* **WHAT THE TASK ASKS**: Return the lines below exactly, from the first line to the line that contains "position:absolute; left:10px; right:10px;". Leave out pictures.

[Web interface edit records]
↓↓↓
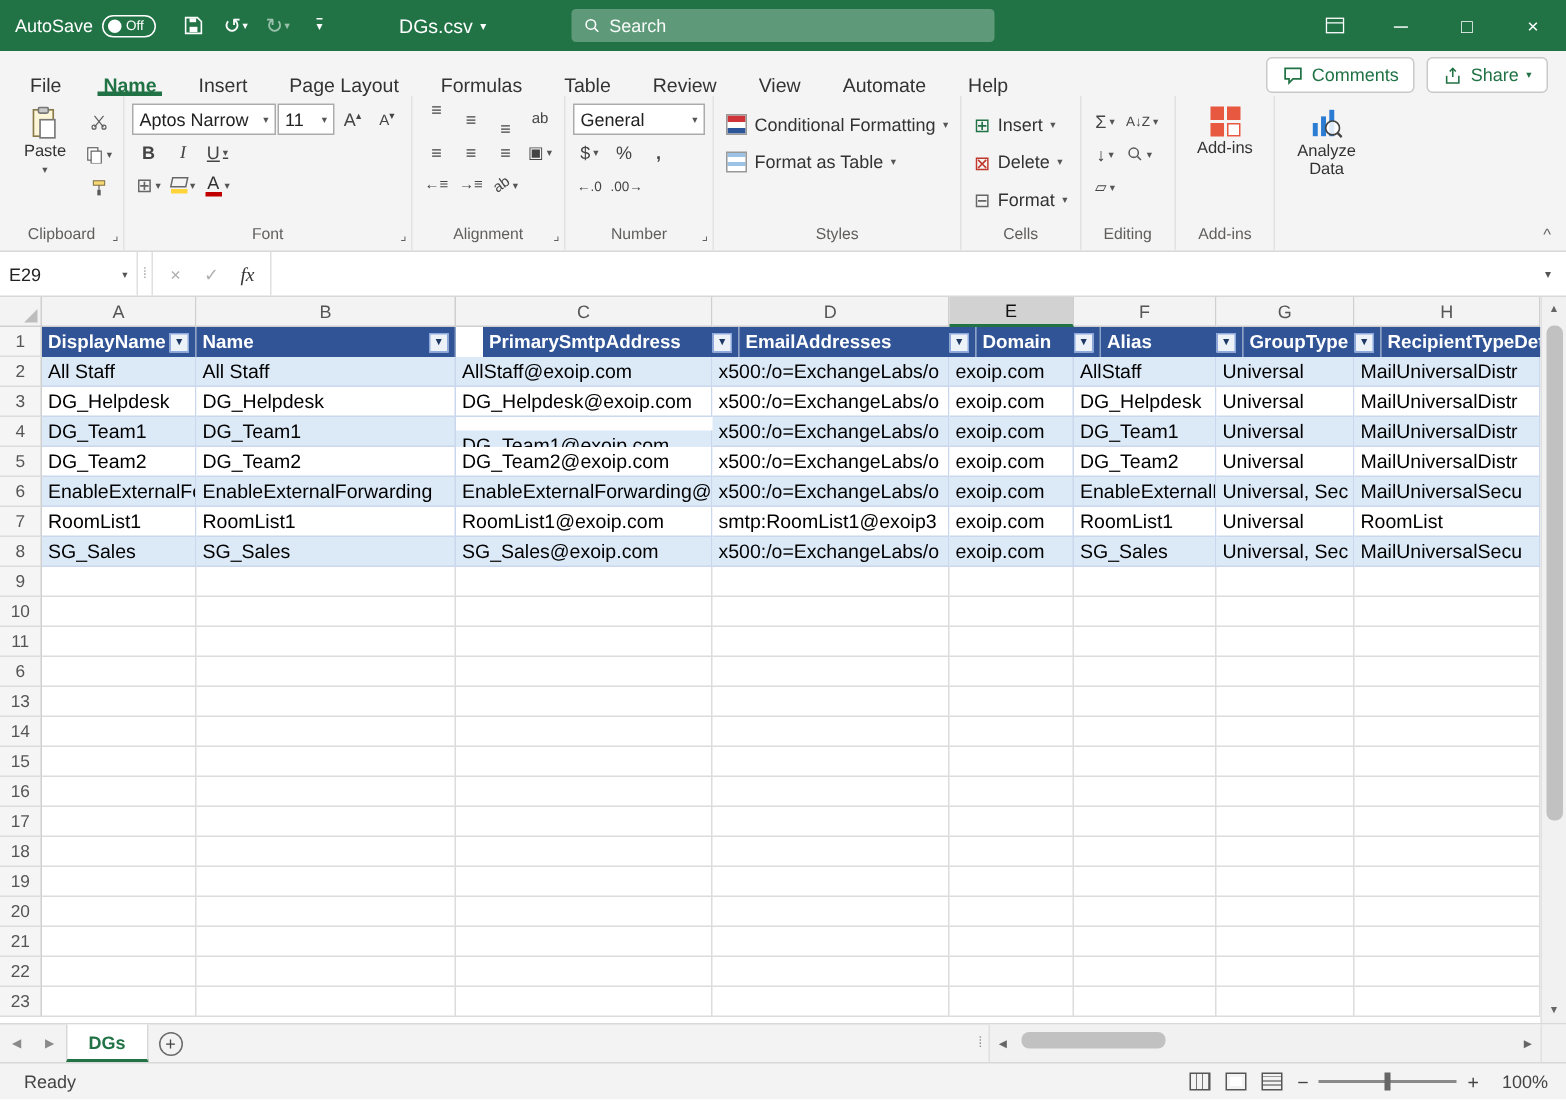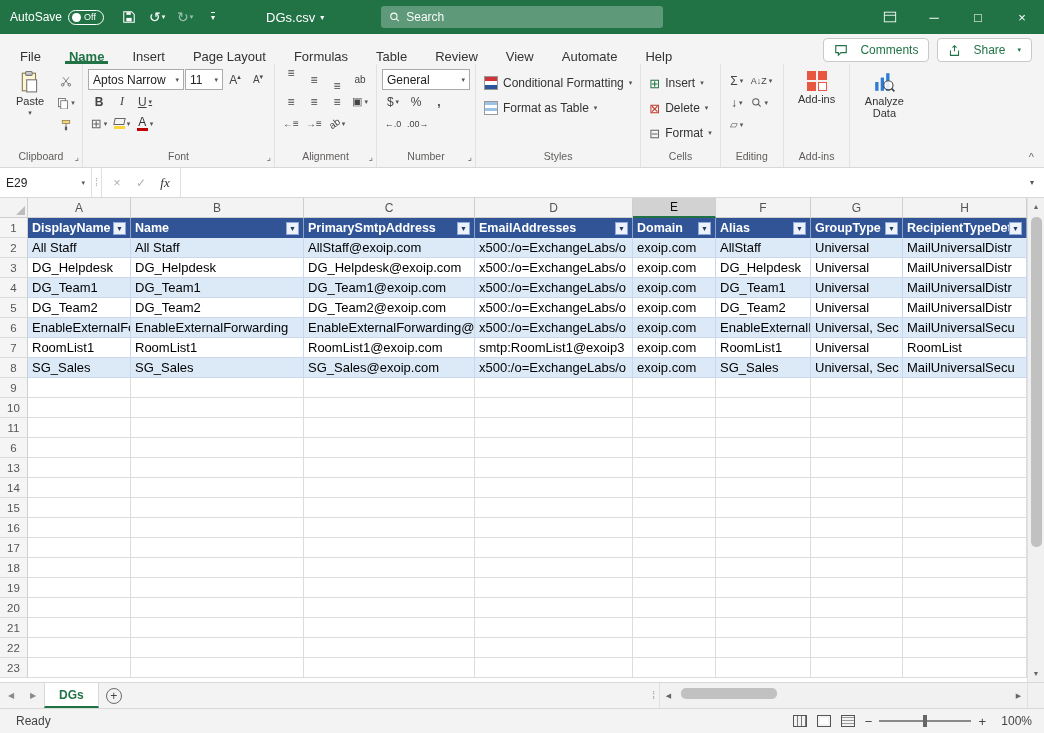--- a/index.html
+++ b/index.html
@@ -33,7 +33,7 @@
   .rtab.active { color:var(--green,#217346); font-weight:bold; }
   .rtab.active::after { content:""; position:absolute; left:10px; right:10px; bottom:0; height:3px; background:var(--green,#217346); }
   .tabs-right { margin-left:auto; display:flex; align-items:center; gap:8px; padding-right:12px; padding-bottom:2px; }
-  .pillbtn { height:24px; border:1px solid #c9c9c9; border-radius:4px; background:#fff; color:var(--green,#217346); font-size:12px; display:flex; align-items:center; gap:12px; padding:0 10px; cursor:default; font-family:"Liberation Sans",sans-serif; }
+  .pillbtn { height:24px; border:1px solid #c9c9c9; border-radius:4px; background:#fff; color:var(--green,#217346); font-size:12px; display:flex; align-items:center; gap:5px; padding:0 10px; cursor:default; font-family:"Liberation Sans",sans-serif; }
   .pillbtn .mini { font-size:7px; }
↑↑↑
* **YOUR RESPONSE**:
--- a/index.html
+++ b/index.html
@@ -33,7 +33,7 @@
   .rtab.active { color:var(--green,#217346); font-weight:bold; }
   .rtab.active::after { content:""; position:absolute; left:10px; right:10px; bottom:0; height:3px; background:var(--green,#217346); }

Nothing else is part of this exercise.